En presentaciones ante la Oficina del Representante Comercial de EE.UU., las compañías advirtieron que la incertidumbre sobre el futuro del T-MEC podría afectar inversiones, producción automotriz y la competitividad de la región norteamericana.

Puntos clave de la petición
- Las automotrices afirmaron que el T-MEC permite “la integración regional” que ofrece “ganancias de eficiencia” y representa “decenas de miles de millones de dólares en ahorros anuales”.

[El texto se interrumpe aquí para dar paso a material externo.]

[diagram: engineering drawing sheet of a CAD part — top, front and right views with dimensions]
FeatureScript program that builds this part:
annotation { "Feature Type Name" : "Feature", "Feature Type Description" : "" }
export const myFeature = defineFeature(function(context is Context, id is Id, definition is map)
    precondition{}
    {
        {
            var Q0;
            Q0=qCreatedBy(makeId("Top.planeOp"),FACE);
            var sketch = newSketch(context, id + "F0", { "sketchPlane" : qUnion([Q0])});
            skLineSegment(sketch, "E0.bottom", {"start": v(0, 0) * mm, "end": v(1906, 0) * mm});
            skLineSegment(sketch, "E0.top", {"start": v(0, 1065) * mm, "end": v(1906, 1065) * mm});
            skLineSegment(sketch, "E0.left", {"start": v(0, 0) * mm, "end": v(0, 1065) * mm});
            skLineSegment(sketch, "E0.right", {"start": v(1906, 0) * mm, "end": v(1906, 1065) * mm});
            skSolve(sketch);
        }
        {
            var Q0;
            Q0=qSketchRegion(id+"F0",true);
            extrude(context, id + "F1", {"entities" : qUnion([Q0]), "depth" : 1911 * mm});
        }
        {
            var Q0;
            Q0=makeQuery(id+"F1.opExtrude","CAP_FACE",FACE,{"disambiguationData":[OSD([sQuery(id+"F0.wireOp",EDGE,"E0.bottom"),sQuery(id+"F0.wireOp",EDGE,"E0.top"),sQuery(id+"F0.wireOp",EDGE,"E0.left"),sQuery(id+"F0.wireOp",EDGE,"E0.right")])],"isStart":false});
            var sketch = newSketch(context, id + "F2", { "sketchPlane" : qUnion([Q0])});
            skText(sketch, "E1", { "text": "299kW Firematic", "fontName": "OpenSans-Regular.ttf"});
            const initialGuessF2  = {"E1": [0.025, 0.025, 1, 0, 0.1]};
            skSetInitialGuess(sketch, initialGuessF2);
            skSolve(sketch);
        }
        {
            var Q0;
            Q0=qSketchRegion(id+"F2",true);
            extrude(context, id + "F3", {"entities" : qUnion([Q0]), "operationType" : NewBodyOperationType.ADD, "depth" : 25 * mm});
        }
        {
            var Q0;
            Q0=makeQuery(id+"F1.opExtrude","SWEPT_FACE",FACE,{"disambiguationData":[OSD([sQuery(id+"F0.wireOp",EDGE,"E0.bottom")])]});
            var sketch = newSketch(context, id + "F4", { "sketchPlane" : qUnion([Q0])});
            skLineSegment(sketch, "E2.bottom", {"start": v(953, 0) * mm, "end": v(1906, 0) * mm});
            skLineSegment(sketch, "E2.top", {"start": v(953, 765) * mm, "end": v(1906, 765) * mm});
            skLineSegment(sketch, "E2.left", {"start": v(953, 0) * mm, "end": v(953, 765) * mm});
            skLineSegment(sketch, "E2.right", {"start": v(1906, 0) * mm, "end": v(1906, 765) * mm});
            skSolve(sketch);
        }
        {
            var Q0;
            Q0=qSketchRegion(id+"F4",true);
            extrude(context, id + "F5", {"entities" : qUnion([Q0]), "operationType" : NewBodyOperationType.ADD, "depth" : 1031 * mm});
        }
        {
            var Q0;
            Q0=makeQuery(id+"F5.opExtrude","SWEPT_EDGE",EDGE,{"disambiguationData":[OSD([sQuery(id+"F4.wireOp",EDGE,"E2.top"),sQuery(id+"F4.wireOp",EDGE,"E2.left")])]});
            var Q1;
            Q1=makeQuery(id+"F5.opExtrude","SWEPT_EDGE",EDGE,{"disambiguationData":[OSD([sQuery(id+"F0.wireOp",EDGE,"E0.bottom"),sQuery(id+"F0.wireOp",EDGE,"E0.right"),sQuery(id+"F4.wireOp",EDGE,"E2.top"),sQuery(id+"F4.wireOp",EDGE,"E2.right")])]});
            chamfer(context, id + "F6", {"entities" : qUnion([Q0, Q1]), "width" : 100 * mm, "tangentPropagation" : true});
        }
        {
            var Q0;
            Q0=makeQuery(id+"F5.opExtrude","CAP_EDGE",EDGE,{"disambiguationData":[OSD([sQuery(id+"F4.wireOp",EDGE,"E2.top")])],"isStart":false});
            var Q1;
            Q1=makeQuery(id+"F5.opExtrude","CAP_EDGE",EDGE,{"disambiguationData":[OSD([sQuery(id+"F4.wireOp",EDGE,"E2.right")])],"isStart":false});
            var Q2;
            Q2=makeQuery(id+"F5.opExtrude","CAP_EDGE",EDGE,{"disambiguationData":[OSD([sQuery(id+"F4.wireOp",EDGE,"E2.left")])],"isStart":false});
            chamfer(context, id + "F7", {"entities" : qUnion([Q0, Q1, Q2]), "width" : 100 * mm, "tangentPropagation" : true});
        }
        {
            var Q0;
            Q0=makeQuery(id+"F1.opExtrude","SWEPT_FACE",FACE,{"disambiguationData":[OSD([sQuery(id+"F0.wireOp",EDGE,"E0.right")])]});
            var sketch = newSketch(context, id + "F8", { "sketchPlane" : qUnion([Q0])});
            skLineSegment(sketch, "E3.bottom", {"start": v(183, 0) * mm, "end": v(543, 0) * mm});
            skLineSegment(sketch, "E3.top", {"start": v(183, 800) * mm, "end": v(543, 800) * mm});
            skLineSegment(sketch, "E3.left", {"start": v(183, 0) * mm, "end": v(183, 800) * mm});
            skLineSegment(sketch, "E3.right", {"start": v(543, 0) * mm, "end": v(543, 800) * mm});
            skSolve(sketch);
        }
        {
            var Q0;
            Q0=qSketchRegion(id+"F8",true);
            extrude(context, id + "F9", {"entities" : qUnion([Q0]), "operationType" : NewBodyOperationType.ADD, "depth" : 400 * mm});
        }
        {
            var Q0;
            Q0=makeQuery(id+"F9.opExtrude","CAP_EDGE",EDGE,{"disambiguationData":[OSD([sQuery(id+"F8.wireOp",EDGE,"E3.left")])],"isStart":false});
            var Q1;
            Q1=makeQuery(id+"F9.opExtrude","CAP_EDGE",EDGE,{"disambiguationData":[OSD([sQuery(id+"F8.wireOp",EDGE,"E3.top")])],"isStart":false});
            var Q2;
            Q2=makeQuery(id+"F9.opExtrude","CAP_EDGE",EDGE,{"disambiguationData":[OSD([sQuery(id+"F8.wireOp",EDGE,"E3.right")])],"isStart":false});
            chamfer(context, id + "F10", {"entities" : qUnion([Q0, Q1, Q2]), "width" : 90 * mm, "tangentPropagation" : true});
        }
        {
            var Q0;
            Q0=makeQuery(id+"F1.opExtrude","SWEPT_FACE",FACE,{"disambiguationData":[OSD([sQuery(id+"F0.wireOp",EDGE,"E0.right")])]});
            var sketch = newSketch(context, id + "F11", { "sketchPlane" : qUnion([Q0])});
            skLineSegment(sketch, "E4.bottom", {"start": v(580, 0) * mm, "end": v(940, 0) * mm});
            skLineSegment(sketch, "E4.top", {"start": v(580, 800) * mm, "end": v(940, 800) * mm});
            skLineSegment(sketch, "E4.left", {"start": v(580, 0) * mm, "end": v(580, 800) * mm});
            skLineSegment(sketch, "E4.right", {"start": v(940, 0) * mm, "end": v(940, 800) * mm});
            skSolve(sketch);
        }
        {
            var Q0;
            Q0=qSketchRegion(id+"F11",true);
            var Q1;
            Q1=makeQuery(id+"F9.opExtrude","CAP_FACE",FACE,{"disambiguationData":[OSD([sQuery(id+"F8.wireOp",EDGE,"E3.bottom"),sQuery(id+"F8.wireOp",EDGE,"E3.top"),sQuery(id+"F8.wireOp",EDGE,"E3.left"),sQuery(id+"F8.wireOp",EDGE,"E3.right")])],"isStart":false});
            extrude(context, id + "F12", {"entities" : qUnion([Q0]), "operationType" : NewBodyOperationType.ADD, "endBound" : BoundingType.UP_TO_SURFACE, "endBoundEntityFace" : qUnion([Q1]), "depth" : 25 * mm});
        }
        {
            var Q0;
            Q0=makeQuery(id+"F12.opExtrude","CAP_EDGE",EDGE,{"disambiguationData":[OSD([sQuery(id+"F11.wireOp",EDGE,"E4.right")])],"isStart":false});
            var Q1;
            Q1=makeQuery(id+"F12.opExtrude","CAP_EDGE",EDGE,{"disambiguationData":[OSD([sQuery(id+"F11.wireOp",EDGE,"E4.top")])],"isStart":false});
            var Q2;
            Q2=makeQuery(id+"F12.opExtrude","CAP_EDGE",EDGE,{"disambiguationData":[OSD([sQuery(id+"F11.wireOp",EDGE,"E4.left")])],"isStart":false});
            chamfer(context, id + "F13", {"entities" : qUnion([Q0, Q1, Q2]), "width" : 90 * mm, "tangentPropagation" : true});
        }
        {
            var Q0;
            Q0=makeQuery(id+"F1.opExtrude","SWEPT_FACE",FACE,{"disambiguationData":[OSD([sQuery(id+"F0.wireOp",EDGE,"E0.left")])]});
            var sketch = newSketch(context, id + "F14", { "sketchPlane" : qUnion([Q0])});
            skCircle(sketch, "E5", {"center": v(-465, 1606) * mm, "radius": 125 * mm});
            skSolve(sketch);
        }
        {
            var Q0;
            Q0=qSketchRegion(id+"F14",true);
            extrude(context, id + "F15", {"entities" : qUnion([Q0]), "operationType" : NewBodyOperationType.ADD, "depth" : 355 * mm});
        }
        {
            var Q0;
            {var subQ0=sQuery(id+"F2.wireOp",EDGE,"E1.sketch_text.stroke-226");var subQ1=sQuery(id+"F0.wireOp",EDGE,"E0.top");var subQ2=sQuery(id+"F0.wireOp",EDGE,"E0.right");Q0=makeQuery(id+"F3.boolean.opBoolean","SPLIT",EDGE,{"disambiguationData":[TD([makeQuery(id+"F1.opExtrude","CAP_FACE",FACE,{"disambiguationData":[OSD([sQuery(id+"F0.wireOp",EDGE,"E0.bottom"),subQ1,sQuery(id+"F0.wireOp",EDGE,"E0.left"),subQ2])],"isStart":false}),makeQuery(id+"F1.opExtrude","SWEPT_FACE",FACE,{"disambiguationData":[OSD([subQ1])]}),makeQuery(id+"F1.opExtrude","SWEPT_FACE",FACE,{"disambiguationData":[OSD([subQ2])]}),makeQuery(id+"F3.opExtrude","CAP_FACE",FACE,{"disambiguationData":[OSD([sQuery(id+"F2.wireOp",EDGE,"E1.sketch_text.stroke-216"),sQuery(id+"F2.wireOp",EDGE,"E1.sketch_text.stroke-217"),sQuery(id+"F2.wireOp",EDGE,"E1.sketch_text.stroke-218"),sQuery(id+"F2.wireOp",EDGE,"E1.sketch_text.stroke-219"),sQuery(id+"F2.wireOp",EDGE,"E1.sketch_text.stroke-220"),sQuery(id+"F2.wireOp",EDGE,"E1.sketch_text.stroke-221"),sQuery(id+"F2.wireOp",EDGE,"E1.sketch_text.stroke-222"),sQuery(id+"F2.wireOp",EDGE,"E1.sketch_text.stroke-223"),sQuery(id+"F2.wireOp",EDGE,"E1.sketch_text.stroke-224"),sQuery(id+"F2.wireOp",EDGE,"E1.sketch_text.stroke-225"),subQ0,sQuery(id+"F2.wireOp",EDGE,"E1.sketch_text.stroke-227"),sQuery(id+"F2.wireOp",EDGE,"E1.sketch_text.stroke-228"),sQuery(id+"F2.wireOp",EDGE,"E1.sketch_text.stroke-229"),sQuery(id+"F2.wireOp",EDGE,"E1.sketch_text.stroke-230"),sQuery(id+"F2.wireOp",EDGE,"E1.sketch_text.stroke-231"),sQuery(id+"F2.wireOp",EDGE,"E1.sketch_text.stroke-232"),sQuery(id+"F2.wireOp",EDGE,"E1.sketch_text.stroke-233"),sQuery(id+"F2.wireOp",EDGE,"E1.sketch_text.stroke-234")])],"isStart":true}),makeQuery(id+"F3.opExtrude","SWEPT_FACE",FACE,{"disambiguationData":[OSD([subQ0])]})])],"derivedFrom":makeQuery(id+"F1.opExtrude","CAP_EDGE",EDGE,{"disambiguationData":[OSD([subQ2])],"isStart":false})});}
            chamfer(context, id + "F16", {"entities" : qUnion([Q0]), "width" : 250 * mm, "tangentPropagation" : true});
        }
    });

- Señalaron que, sin una extensión anticipada del tratado, podrían verse ralentizadas decisiones sobre nuevas inversiones en Estados Unidos, México y Canadá, especialmente en el sector de vehículos eléctricos y componentes automotrices.
- La petición incluye también la solicitud de posibles modificaciones al T-MEC para que se ajuste a las nuevas realidades de producción, tecnología y transición hacia vehículos eléctricos.

Implicaciones para México y América del Norte
- Una extensión del T-MEC ofrecería mayor certidumbre a las cadenas de suministro automotrices que abarcan México, EE.UU. y Canadá, lo que beneficia a la industria en los tres países.
- Para México, evitar la incertidumbre permitirá mantener o atraer inversiones en manufactura de autopartes, producción de vehículos eléctricos y ensambles, lo que se traduce en empleo y valor agregado.
- Si no se llega a un acuerdo, existe el riesgo de que los fabricantes reevalúen sus estrategias de expansión en la región, lo que podría afectar directamente al mercado laboral mexicano y a su integración industrial con EE.UU. y Canadá.